Like many who were born in the first true age of rap, FS was weaned on beats. "From when I was ten, I listened to hip-hop," he says. "Stuff that was funny about the Eighties, like the 'Safety Dance,' I missed out on. I had to learn about that later. I was heavy into Rakim, Big Daddy Kane and EPMD." Ming & FS view early hip-hop as a genre in which the practitioners and the patrons were more accepting of different approaches. When it started, rules were out and mixology was in, something they view as lamentably absent from much of the scene today.

"You'd expect people to be more open-minded," says FS. "But the truth is that a lot of people in the hip-hop and drum-and-bass scenes are elitists." Ming & FS ought to know, as their junkyard sound has left the production wizards in an identity quandary. Not hardcore enough for the East Coast underground scene and too rap for drum-and-bass purists, Ming & FS share an existence in a vacuum with DJ Shadow and precious few others. But are they worried? Nope. These DJs got next -- and they know it. They were signed to San Francisco's Om Records earlier this year after upstaging other acts on the label's Deeper Concentration Tour in February. And at the Om showcase at the College Music Festival in New York last month, Ming & FS happily confounded the crowd with their four turntables and lush live instruments. The show went well enough that the two were "embarrassed by the cheers. It was that loud and awkward," says FS.

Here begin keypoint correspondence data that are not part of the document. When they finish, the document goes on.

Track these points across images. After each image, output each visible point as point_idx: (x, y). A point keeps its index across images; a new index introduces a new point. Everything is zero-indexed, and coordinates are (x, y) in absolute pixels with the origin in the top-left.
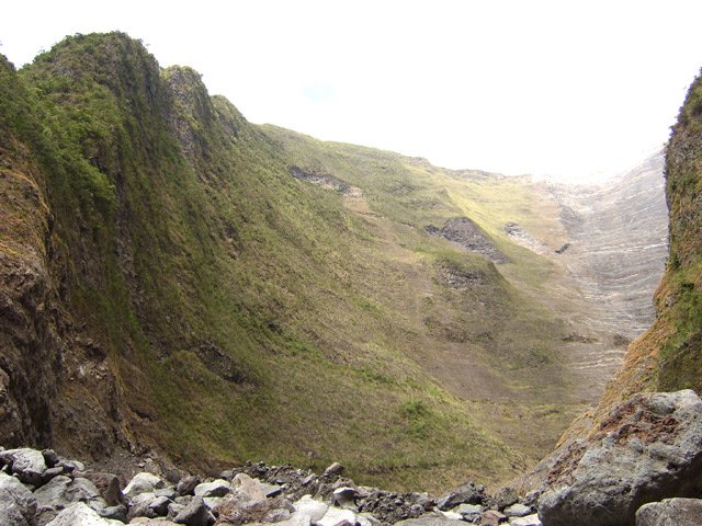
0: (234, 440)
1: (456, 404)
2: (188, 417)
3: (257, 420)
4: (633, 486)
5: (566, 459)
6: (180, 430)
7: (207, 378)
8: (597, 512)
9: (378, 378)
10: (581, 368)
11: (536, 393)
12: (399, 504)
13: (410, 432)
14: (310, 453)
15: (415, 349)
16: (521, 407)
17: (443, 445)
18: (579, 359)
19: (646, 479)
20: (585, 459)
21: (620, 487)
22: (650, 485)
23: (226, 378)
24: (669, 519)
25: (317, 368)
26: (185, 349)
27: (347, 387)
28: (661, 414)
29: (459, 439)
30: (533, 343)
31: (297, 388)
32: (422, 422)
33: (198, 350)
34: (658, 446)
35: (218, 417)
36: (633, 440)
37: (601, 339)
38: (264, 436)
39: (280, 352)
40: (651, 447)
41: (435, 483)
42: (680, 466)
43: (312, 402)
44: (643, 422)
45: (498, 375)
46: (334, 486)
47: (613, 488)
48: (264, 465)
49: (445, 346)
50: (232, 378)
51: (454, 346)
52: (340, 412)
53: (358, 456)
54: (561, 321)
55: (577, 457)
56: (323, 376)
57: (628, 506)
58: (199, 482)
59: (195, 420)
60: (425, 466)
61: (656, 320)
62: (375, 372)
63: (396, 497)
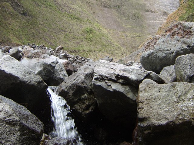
0: (22, 36)
1: (104, 30)
2: (6, 27)
3: (31, 30)
4: (174, 52)
5: (152, 41)
6: (2, 32)
7: (14, 13)
8: (161, 59)
9: (77, 18)
10: (150, 22)
11: (133, 29)
12: (83, 61)
13: (86, 39)
14: (50, 43)
15: (91, 9)
16: (127, 33)
17: (98, 44)
18: (150, 18)
19: (179, 50)
20: (159, 41)
21: (170, 52)
22: (180, 52)
23: (21, 14)
24: (188, 60)
25: (55, 13)
26: (6, 1)
27: (65, 21)
28: (187, 29)
29: (104, 43)
30: (134, 11)
31: (46, 19)
32: (91, 36)
33: (10, 2)
34: (185, 39)
35: (17, 28)
36: (176, 36)
37: (158, 12)
38: (33, 36)
39: (41, 6)
40: (182, 39)
41: (94, 57)
42: (191, 46)
43: (52, 25)
44: (180, 31)
45: (120, 21)
46: (61, 53)
47: (168, 52)
48: (34, 45)
49: (102, 9)
50: (23, 14)
51: (105, 9)
52: (62, 29)
53: (67, 46)
54: (145, 4)
55: (156, 41)
56: (56, 16)
57: (172, 58)
58: (11, 48)
59: (8, 28)
60: (91, 51)
61: (179, 7)
62: (76, 16)
63: (82, 58)
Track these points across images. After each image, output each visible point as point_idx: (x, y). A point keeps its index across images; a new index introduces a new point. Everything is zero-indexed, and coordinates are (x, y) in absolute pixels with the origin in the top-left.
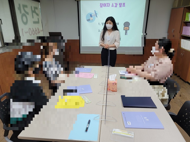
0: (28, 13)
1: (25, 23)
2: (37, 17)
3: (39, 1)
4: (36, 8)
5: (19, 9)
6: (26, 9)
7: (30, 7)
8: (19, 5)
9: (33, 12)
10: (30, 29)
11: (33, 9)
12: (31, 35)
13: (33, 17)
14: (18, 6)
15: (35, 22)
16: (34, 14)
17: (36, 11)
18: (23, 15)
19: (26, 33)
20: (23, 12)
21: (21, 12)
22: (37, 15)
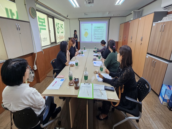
0: (59, 27)
1: (58, 33)
2: (63, 30)
3: (63, 21)
5: (56, 25)
8: (56, 23)
9: (61, 27)
10: (60, 36)
11: (61, 25)
12: (60, 39)
13: (61, 30)
15: (62, 33)
18: (58, 28)
19: (58, 38)
20: (58, 27)
22: (63, 28)
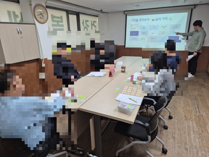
0: (88, 26)
2: (95, 28)
3: (97, 16)
4: (95, 22)
5: (83, 23)
6: (87, 23)
7: (91, 21)
11: (93, 23)
13: (92, 29)
14: (82, 21)
16: (93, 26)
17: (95, 24)
18: (85, 27)
21: (84, 25)
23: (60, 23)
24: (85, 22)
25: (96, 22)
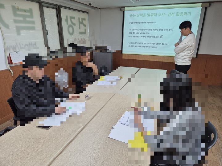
0: (74, 24)
1: (71, 34)
2: (85, 28)
3: (87, 13)
4: (84, 19)
5: (66, 20)
6: (73, 20)
7: (78, 18)
9: (80, 23)
10: (75, 39)
11: (81, 20)
13: (80, 28)
14: (65, 18)
16: (82, 26)
17: (84, 22)
18: (70, 26)
20: (70, 23)
21: (67, 23)
23: (28, 19)
24: (69, 19)
25: (86, 19)
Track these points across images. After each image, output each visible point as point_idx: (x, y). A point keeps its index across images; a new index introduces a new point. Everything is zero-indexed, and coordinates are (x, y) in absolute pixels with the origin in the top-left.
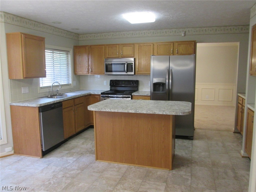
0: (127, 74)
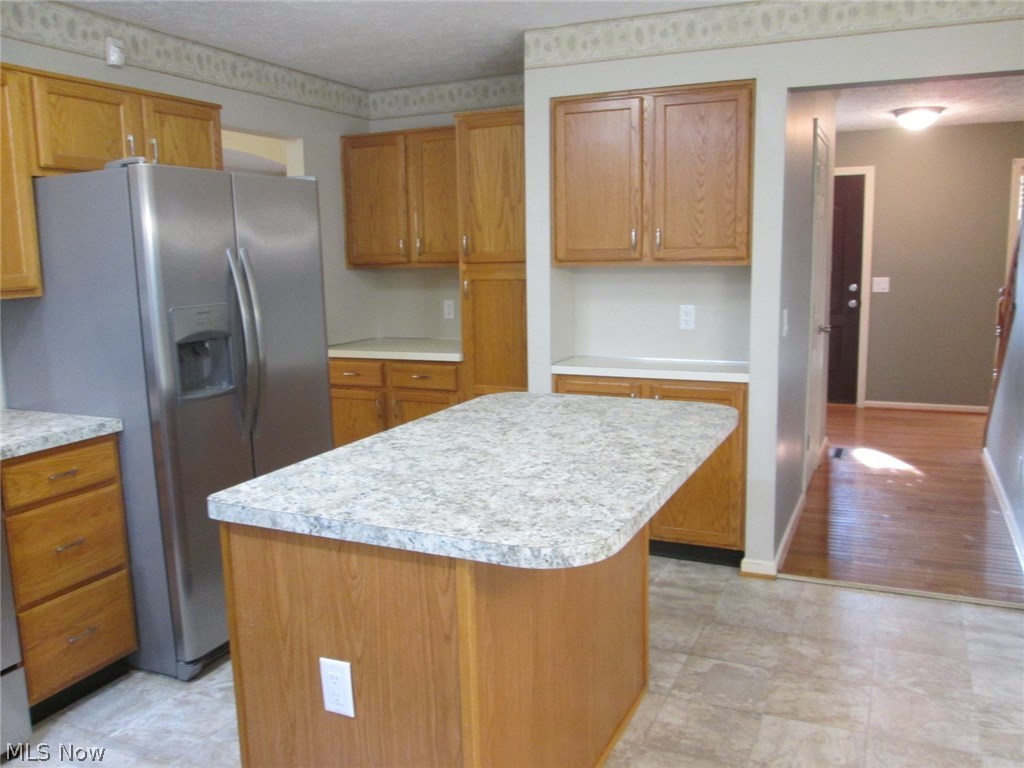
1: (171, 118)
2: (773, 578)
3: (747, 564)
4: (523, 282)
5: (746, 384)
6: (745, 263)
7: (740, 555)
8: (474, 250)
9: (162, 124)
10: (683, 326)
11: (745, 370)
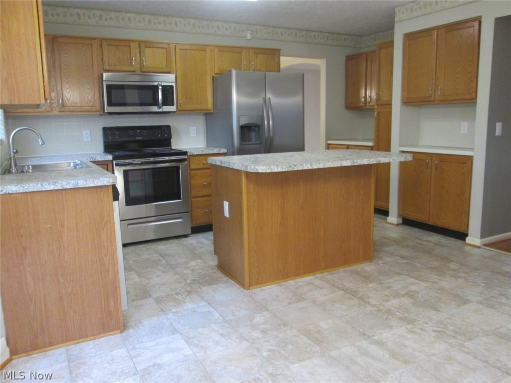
0: (161, 110)
1: (261, 55)
2: (479, 247)
3: (468, 240)
4: (391, 112)
5: (472, 156)
6: (474, 101)
7: (467, 235)
8: (379, 100)
9: (257, 57)
10: (462, 132)
11: (472, 149)
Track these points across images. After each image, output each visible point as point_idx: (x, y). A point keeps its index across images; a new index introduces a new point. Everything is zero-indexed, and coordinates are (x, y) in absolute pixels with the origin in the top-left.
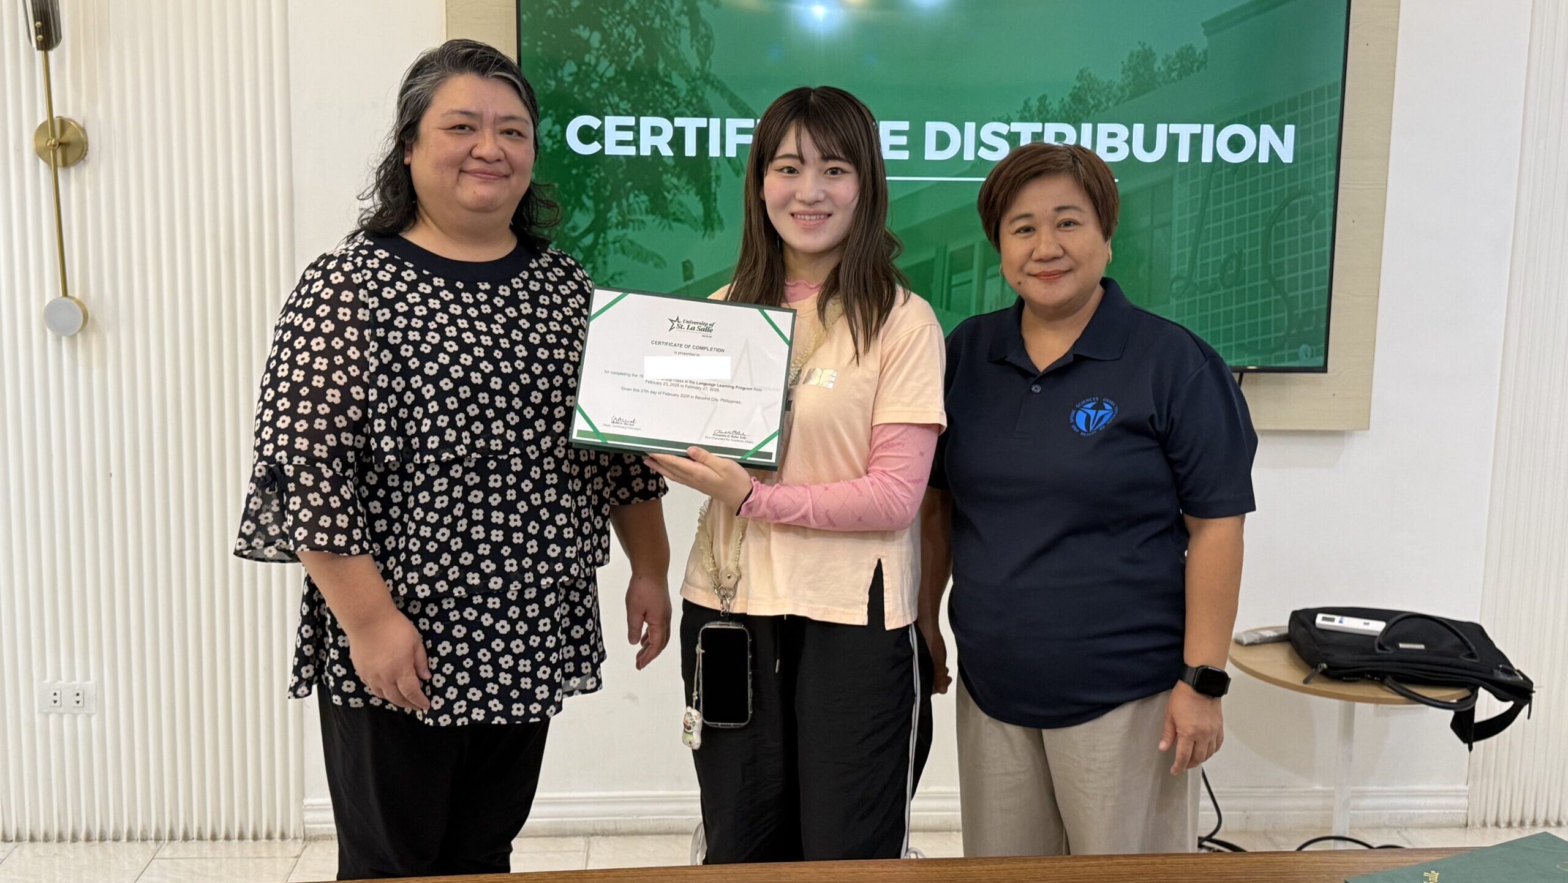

Clearly, somebody's listening. But determining just who makes up their audience is a messy business. Is it the drum-and-bass kids? The hip-hop contingent? The dance set? "I think our show audiences are pretty mixed," FS says. "I don't really feel that there is a core audience. I think what we're looking at is a new breed of hip-hop heads...or even old-school heads who want to go back to what the original hip-hop was about, which is musical diversity and being open-minded enough to try new things. Unfortunately, both communities [drum-and-bass and hip-hop] have gotten very closed-minded, although they both sort of came from the same mentality, which was to be open to new and innovative things."

Hell's Kitchen, released on Om Records, offers evidence that Ming & FS do not suffer the same malady. The twosome orchestrated every aspect of the recording at Madhattan, and the programmed beats and electro-themes collide with organic live instruments, including acoustic drums and electric guitar, to arresting, contradictory effect. "Brain Dead Amphibian Twins/Rock Higher" is a good example of the sound: Starting out slowly with a droning horn sample and a pulsing bass line, the track gives in to a vocal sample and breakneck scratching within seconds. Layers continue to unfold as the track devolves into a futuristic-sounding video game replete with Star Wars laser blasts mixed with slayer guitar samples over a bouncing drum-and-bass beat. But unlike a Squarepusher or Aphex Twin, Ming & FS groove throughout. Against a backdrop of electric bass and piano, "Family" (featuring rapper Werdplay) offers a lyric that seems aimed at those who don't quite understand the fusion: "The music we combine continues to run through your mind/The secret to the sweet sound is how I utilize the rhyme."

Ming & FS represent one direction hip-hop might head in coming years -- their sound is at once a futuristic blend of emergent technologies and aesthetics and a revert to the roots of rap. And that's not a bad way to enter the new millennium.